By Daniel Brazil*
Commentary on the novel by Maria Valéria Rezende
Maria Valéria Rezende is one of the most prestigious contemporary Brazilian writers. In addition to a vast work for children and young people, she wrote short stories, chronicles and novels that won over a legion of admirers.
forty days, released in 2014, is perhaps his most visceral work. The author reveals that she lived for several days on the streets of Porto Alegre to create the story of Alice, a retired teacher who is coerced by her daughter to leave her apartment in João Pessoa to take care of a future grandson, in the capital of Rio Grande do Sul.
The narrative, written in the form of a diary, reveals in an almost brutal way Alice's emotional disturbance, as soon as she arrives in the city and is abandoned by her daughter, who goes to study abroad with her husband. An old notebook, with a Barbie on the cover, becomes the repository of the protagonist's frustrations and revolt. Dissatisfied, she takes to the streets looking for the missing son of a friend from Paraíba.
Some references are evident. The title's forty days echo the biblical episode of Jesus walking in the desert, fasting. The protagonist's name reminds us of the character of Lewis Carroll, in his erratic adventures in other realities.
Maria Valéria Rezende's Alice goes hungry and cold as she wanders through the outskirts of Porto Alegre, entering slums and construction sites, sleeping on benches at the bus station, trying to assimilate the blow of having been deceived by her own daughter. An uncertain Cicero's search for her has something of self-flagellation, but also of sublimation, as if the reunion of someone else's son filled the void that had arisen in her life.
More than the plot, we are involved by the writer's narrative domain, which alternates excerpts from the diary with a later report, intentionally leaving some pages incomplete, sentences without a period. These dialogues with the Barbie that adorns the cover of the notebook reflect the distressing and confused state of the character, who will find relief in some figures that cross her path, beings that also roam the city, but that keep some values such as solidarity and gratitude.
In these dark times of quarantine, meeting the forty days by Maria Valéria Rezende is more than a simple numerical coincidence. It is an encounter with Brazilian literature of the XNUMXst century, through one of its greatest representatives.

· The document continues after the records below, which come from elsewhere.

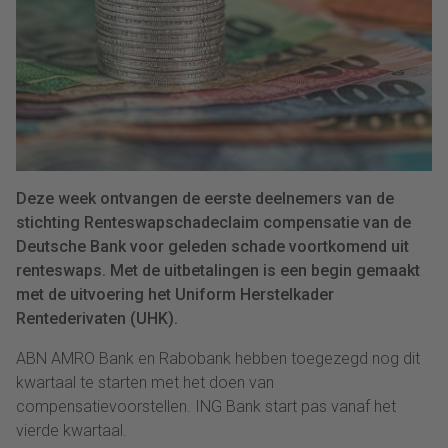
Deze week ontvangen de eerste deelnemers van de
stichting Renteswapschadeclaim compensatie van de
Deutsche Bank voor geleden schade voortkomend uit
renteswaps. Met de uitbetalingen is een begin gemaakt
met de uitvoering het Uniform Herstelkader
Rentederivaten (UHK).
ABN AMRO Bank en Rabobank hebben toegezegd nog dit
kwartaal te starten met het doen van
compensatievoorstellen. ING Bank start pas vanaf het
vierde kwartaal.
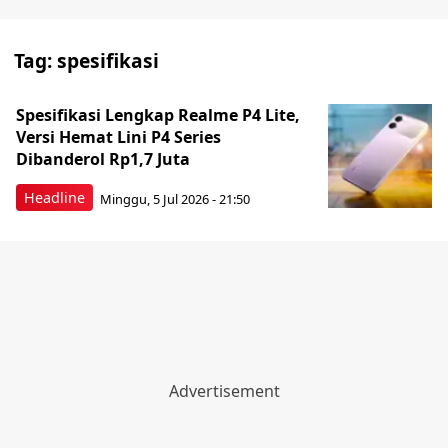
Tag:
spesifikasi
Spesifikasi Lengkap Realme P4 Lite,
Versi Hemat Lini P4 Series
Dibanderol Rp1,7 Juta
Headline
Minggu, 5 Jul 2026 - 21:50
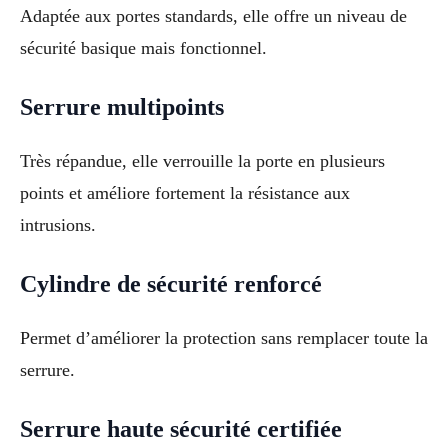
Adaptée aux portes standards, elle offre un niveau de
sécurité basique mais fonctionnel.
Serrure multipoints
Très répandue, elle verrouille la porte en plusieurs
points et améliore fortement la résistance aux
intrusions.
Cylindre de sécurité renforcé
Permet d’améliorer la protection sans remplacer toute la
serrure.
Serrure haute sécurité certifiée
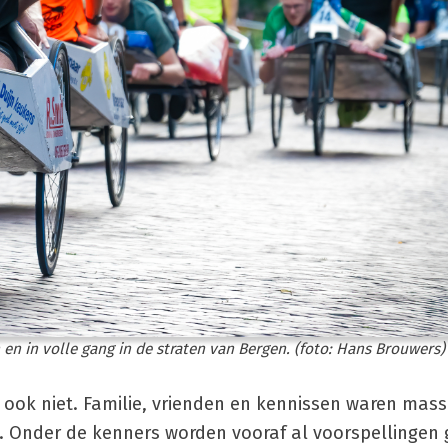
 en in volle gang in de straten van Bergen. (foto: Hans Brouwers)
 ook niet. Familie, vrienden en kennissen waren mas
. Onder de kenners worden vooraf al voorspellingen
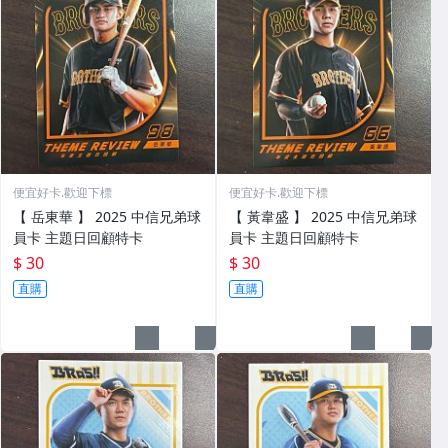
便宜好卡.歡迎下標
便宜好卡.歡迎下標
【 岳東華 】 2025 中信兄弟球
【 黃韋盛 】 2025 中信兄弟球
員卡 主題日回顧特卡
員卡 主題日回顧特卡
$ 30
$ 30
直購
直購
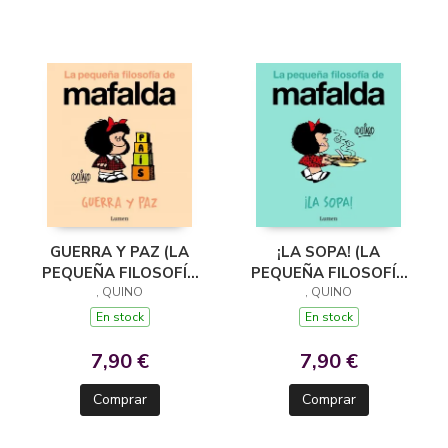
GUERRA Y PAZ (LA
¡LA SOPA! (LA
PEQUEÑA FILOSOFÍA
PEQUEÑA FILOSOFÍA
DE MAFALDA)
, QUINO
DE MAFALDA)
, QUINO
En stock
En stock
7,90 €
7,90 €
Comprar
Comprar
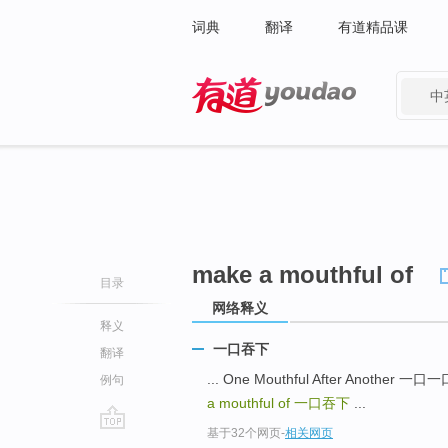
词典
翻译
有道精品课
中
有道 - 网易旗下搜索
make a mouthful of
目录
网络释义
释义
一口吞下
翻译
... One Mouthful After Another
例句
a mouthful of
一口吞下
...
基于32个网页
-
相关网页
go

Disturbing reading, which leads the reader to penetrate an invisible world, a black, northeastern, poor and unequal Porto Alegre, far from the media and the postcard. But it is in this wonderland that Alice, with no rabbit to guide her, finds her way out of her nightmare.
*Daniel Brazil is a writer, author of the novel suit of kings (Penalux), screenwriter and TV director, music and literary critic.